§ EXERCISE DETAILS:
I would like you to restate each record word for word.

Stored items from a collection
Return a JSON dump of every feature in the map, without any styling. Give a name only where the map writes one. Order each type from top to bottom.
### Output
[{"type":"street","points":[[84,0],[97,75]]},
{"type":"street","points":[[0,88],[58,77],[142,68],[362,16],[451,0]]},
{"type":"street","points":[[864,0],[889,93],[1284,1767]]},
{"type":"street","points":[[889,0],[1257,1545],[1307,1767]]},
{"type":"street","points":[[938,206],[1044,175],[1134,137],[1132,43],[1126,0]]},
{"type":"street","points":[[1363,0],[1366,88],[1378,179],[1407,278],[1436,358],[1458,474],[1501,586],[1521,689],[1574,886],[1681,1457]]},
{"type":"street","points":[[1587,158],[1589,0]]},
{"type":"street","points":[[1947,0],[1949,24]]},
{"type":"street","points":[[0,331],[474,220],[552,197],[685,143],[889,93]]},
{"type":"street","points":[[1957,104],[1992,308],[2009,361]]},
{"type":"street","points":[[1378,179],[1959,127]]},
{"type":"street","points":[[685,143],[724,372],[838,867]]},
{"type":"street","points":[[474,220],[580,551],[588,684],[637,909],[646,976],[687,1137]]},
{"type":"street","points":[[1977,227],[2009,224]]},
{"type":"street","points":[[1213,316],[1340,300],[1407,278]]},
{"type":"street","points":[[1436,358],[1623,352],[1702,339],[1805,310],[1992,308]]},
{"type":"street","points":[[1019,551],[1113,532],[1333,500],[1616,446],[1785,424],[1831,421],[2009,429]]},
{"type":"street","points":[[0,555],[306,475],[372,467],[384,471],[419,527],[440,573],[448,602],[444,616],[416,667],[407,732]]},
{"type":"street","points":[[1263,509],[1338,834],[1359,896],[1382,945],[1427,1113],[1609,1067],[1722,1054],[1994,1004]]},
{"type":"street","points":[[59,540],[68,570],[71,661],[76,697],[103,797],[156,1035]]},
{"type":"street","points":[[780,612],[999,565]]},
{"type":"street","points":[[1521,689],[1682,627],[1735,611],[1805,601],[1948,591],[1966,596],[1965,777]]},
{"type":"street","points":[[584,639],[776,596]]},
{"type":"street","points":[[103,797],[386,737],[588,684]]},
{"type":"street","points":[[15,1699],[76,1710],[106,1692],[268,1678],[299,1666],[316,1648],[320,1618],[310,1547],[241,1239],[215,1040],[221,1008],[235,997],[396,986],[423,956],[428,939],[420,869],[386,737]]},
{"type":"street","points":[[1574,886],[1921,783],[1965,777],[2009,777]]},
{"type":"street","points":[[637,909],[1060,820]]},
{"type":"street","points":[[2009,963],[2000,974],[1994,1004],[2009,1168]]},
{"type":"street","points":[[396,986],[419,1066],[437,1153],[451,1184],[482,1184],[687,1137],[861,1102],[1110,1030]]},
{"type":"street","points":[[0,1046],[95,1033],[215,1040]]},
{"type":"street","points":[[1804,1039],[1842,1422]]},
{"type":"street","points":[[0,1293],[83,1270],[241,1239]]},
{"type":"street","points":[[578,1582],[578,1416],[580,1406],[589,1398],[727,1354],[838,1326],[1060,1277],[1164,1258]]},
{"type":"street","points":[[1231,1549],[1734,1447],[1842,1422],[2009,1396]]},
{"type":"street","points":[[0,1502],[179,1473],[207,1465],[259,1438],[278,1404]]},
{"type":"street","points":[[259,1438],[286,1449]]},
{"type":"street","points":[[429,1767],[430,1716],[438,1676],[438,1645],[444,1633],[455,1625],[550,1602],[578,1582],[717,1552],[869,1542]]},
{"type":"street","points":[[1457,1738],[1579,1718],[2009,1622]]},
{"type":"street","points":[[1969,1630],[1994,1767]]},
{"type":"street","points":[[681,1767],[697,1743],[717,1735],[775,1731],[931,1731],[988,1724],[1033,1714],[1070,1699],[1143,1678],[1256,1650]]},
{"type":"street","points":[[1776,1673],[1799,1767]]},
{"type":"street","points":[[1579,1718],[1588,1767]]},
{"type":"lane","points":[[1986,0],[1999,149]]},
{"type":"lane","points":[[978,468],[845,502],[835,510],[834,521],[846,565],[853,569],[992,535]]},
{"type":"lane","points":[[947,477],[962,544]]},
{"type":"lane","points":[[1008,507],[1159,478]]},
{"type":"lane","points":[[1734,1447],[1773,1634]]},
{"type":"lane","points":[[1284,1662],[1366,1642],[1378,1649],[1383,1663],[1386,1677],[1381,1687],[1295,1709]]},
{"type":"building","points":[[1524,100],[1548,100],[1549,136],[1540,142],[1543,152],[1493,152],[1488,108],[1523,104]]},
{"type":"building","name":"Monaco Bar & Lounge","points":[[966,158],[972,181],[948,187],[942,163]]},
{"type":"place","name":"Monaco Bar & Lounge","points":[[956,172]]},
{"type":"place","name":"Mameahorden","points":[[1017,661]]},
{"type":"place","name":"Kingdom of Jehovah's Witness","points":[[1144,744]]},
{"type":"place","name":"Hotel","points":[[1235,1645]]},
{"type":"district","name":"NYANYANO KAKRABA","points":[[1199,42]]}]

§ SOLVED EXERCISE:
Return a JSON dump of every feature in the map, without any styling. Give a name only where the map writes one. Order each type from top to bottom.
### Output
[{"type":"street","points":[[84,0],[97,75]]},
{"type":"street","points":[[0,88],[58,77],[142,68],[362,16],[451,0]]},
{"type":"street","points":[[864,0],[889,93],[1284,1767]]},
{"type":"street","points":[[889,0],[1257,1545],[1307,1767]]},
{"type":"street","points":[[938,206],[1044,175],[1134,137],[1132,43],[1126,0]]},
{"type":"street","points":[[1363,0],[1366,88],[1378,179],[1407,278],[1436,358],[1458,474],[1501,586],[1521,689],[1574,886],[1681,1457]]},
{"type":"street","points":[[1587,158],[1589,0]]},
{"type":"street","points":[[1947,0],[1949,24]]},
{"type":"street","points":[[0,331],[474,220],[552,197],[685,143],[889,93]]},
{"type":"street","points":[[1957,104],[1992,308],[2009,361]]},
{"type":"street","points":[[1378,179],[1959,127]]},
{"type":"street","points":[[685,143],[724,372],[838,867]]},
{"type":"street","points":[[474,220],[580,551],[588,684],[637,909],[646,976],[687,1137]]},
{"type":"street","points":[[1977,227],[2009,224]]},
{"type":"street","points":[[1213,316],[1340,300],[1407,278]]},
{"type":"street","points":[[1436,358],[1623,352],[1702,339],[1805,310],[1992,308]]},
{"type":"street","points":[[1019,551],[1113,532],[1333,500],[1616,446],[1785,424],[1831,421],[2009,429]]},
{"type":"street","points":[[0,555],[306,475],[372,467],[384,471],[419,527],[440,573],[448,602],[444,616],[416,667],[407,732]]},
{"type":"street","points":[[1263,509],[1338,834],[1359,896],[1382,945],[1427,1113],[1609,1067],[1722,1054],[1994,1004]]},
{"type":"street","points":[[59,540],[68,570],[71,661],[76,697],[103,797],[156,1035]]},
{"type":"street","points":[[780,612],[999,565]]},
{"type":"street","points":[[1521,689],[1682,627],[1735,611],[1805,601],[1948,591],[1966,596],[1965,777]]},
{"type":"street","points":[[584,639],[776,596]]},
{"type":"street","points":[[103,797],[386,737],[588,684]]},
{"type":"street","points":[[15,1699],[76,1710],[106,1692],[268,1678],[299,1666],[316,1648],[320,1618],[310,1547],[241,1239],[215,1040],[221,1008],[235,997],[396,986],[423,956],[428,939],[420,869],[386,737]]},
{"type":"street","points":[[1574,886],[1921,783],[1965,777],[2009,777]]},
{"type":"street","points":[[637,909],[1060,820]]},
{"type":"street","points":[[2009,963],[2000,974],[1994,1004],[2009,1168]]},
{"type":"street","points":[[396,986],[419,1066],[437,1153],[451,1184],[482,1184],[687,1137],[861,1102],[1110,1030]]},
{"type":"street","points":[[0,1046],[95,1033],[215,1040]]},
{"type":"street","points":[[1804,1039],[1842,1422]]},
{"type":"street","points":[[0,1293],[83,1270],[241,1239]]},
{"type":"street","points":[[578,1582],[578,1416],[580,1406],[589,1398],[727,1354],[838,1326],[1060,1277],[1164,1258]]},
{"type":"street","points":[[1231,1549],[1734,1447],[1842,1422],[2009,1396]]},
{"type":"street","points":[[0,1502],[179,1473],[207,1465],[259,1438],[278,1404]]},
{"type":"street","points":[[259,1438],[286,1449]]},
{"type":"street","points":[[429,1767],[430,1716],[438,1676],[438,1645],[444,1633],[455,1625],[550,1602],[578,1582],[717,1552],[869,1542]]},
{"type":"street","points":[[1457,1738],[1579,1718],[2009,1622]]},
{"type":"street","points":[[1969,1630],[1994,1767]]},
{"type":"street","points":[[681,1767],[697,1743],[717,1735],[775,1731],[931,1731],[988,1724],[1033,1714],[1070,1699],[1143,1678],[1256,1650]]},
{"type":"street","points":[[1776,1673],[1799,1767]]},
{"type":"street","points":[[1579,1718],[1588,1767]]},
{"type":"lane","points":[[1986,0],[1999,149]]},
{"type":"lane","points":[[978,468],[845,502],[835,510],[834,521],[846,565],[853,569],[992,535]]},
{"type":"lane","points":[[947,477],[962,544]]},
{"type":"lane","points":[[1008,507],[1159,478]]},
{"type":"lane","points":[[1734,1447],[1773,1634]]},
{"type":"lane","points":[[1284,1662],[1366,1642],[1378,1649],[1383,1663],[1386,1677],[1381,1687],[1295,1709]]},
{"type":"building","points":[[1524,100],[1548,100],[1549,136],[1540,142],[1543,152],[1493,152],[1488,108],[1523,104]]},
{"type":"building","name":"Monaco Bar & Lounge","points":[[966,158],[972,181],[948,187],[942,163]]},
{"type":"place","name":"Monaco Bar & Lounge","points":[[956,172]]},
{"type":"place","name":"Mameahorden","points":[[1017,661]]},
{"type":"place","name":"Kingdom of Jehovah's Witness","points":[[1144,744]]},
{"type":"place","name":"Hotel","points":[[1235,1645]]},
{"type":"district","name":"NYANYANO KAKRABA","points":[[1199,42]]}]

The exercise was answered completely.